── Data ──

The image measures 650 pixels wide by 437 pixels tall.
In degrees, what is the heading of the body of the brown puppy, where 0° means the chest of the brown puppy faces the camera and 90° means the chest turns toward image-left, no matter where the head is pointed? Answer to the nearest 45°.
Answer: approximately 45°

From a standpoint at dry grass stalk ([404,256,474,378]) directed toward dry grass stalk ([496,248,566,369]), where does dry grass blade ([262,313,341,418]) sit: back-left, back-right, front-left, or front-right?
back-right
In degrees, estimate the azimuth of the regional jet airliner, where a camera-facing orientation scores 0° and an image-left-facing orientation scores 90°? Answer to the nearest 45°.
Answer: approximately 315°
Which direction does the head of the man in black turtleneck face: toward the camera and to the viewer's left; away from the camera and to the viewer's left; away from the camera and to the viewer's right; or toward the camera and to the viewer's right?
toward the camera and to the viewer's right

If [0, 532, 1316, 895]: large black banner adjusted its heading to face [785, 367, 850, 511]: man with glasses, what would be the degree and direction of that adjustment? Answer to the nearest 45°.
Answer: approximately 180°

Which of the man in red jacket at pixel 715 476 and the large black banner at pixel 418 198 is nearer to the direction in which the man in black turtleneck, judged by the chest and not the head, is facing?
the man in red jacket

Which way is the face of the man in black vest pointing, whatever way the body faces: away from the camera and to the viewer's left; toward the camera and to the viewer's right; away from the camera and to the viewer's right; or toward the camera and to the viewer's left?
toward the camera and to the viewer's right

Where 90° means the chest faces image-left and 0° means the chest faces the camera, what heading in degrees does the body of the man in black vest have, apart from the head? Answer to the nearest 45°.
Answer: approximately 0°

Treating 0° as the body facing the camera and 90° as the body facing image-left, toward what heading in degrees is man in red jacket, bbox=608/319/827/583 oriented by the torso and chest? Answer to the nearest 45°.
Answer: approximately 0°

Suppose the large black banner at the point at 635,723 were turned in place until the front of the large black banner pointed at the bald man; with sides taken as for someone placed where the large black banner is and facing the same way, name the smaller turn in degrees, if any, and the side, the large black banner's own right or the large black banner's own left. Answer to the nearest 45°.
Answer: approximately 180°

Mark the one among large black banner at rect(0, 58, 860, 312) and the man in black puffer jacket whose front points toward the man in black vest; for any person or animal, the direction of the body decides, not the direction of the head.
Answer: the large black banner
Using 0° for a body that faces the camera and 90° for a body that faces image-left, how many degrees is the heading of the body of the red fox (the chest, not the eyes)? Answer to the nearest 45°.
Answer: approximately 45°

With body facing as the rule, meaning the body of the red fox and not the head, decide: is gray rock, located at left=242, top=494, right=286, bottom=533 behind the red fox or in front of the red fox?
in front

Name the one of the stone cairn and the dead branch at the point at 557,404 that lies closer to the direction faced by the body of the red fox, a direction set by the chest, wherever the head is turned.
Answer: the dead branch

───

Task to carry out — Reproduce the lines from the one with "Which way is" through the one with "Answer: the large black banner", renaming "man in black vest" to "man in dark vest" and leaving everything else unchanged.

Exercise output —
Which way is the face of the man in dark vest pointing, whatever way the body faces: away from the camera and to the viewer's left; toward the camera and to the viewer's right; away from the camera and to the viewer's right; or toward the camera and to the viewer's left?
toward the camera and to the viewer's right

Where 90° means the chest faces image-left and 0° means the chest faces the camera, what heading in degrees does the body of the man in dark vest have, apart from the head? Answer to the nearest 45°.
Answer: approximately 0°

Treating 0° as the body facing the camera and 90° as the body facing image-left, toward what heading in degrees is man in red jacket, bbox=608/319/827/583 oriented by the torso and chest? Answer to the nearest 45°.
Answer: approximately 0°

Suppose the large black banner at the point at 635,723 were turned in place until the front of the large black banner pointed at the bald man; with sides taken as for someone placed where the large black banner is and facing the same way, name the smaller turn in degrees, if any, and the side, the large black banner's own right or the large black banner's own left. Answer to the nearest 45°.
Answer: approximately 180°

Mark the one among large black banner at rect(0, 58, 860, 312) and the man in black puffer jacket whose front points toward the man in dark vest; for any person or animal, the direction of the body decides, not the direction of the head.
Answer: the large black banner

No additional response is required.